• REQUIRED WORK: All of the records should be given again verbatim.

• PROVIDED DATA:
▼

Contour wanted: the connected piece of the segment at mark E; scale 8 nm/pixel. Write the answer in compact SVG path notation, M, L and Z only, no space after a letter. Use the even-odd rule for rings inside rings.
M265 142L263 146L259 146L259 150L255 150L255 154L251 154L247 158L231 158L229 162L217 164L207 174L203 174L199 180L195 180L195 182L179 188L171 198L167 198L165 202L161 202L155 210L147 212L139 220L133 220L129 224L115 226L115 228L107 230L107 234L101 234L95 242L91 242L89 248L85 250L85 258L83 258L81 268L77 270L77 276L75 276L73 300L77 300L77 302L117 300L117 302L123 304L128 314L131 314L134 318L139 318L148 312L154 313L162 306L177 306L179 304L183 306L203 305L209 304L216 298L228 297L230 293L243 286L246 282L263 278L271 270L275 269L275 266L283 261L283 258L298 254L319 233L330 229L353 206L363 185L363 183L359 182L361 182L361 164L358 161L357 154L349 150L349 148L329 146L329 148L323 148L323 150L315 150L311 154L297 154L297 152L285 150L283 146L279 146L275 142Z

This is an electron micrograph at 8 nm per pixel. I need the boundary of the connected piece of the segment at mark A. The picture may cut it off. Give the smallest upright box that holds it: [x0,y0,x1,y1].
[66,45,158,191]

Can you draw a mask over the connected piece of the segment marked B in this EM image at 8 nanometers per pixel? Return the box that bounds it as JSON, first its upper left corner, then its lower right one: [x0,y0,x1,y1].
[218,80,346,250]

▲

• RESPONSE AREA:
Contour wanted: the connected piece of the segment at mark E; scale 8 nm/pixel. Write the answer in compact SVG path notation, M, L and Z only, no space after a letter. Use the even-odd rule for rings inside rings.
M265 142L263 146L259 146L259 150L255 150L255 154L251 154L247 158L231 158L229 162L217 164L207 174L203 174L199 180L195 180L195 182L179 188L171 198L167 198L165 202L161 202L155 210L147 212L139 220L133 220L129 224L115 226L115 228L107 230L107 234L101 234L95 242L91 242L89 248L85 250L85 258L83 258L81 268L77 270L77 276L75 276L73 300L77 300L77 302L117 300L117 302L123 304L128 314L131 314L134 318L139 318L148 312L154 313L162 306L177 306L179 304L183 306L203 305L209 304L216 298L228 297L230 293L243 286L246 282L263 278L271 270L275 269L275 266L283 261L283 258L298 254L319 233L330 229L353 206L363 185L363 183L359 182L361 182L361 164L358 161L357 154L349 150L349 148L329 146L329 148L323 148L323 150L315 150L311 154L297 154L297 152L285 150L283 146L279 146L275 142Z

This is an electron micrograph at 8 nm per pixel. I need the boundary of the connected piece of the segment at mark A. The picture may cut it off. Give the smallest upright box that holds it: [x0,y0,x1,y1].
[66,45,158,191]

Can you draw a mask over the connected piece of the segment marked B in this EM image at 8 nanometers per pixel? Return the box that bounds it as JSON, first its upper left corner, then its lower right one: [x0,y0,x1,y1].
[218,80,346,250]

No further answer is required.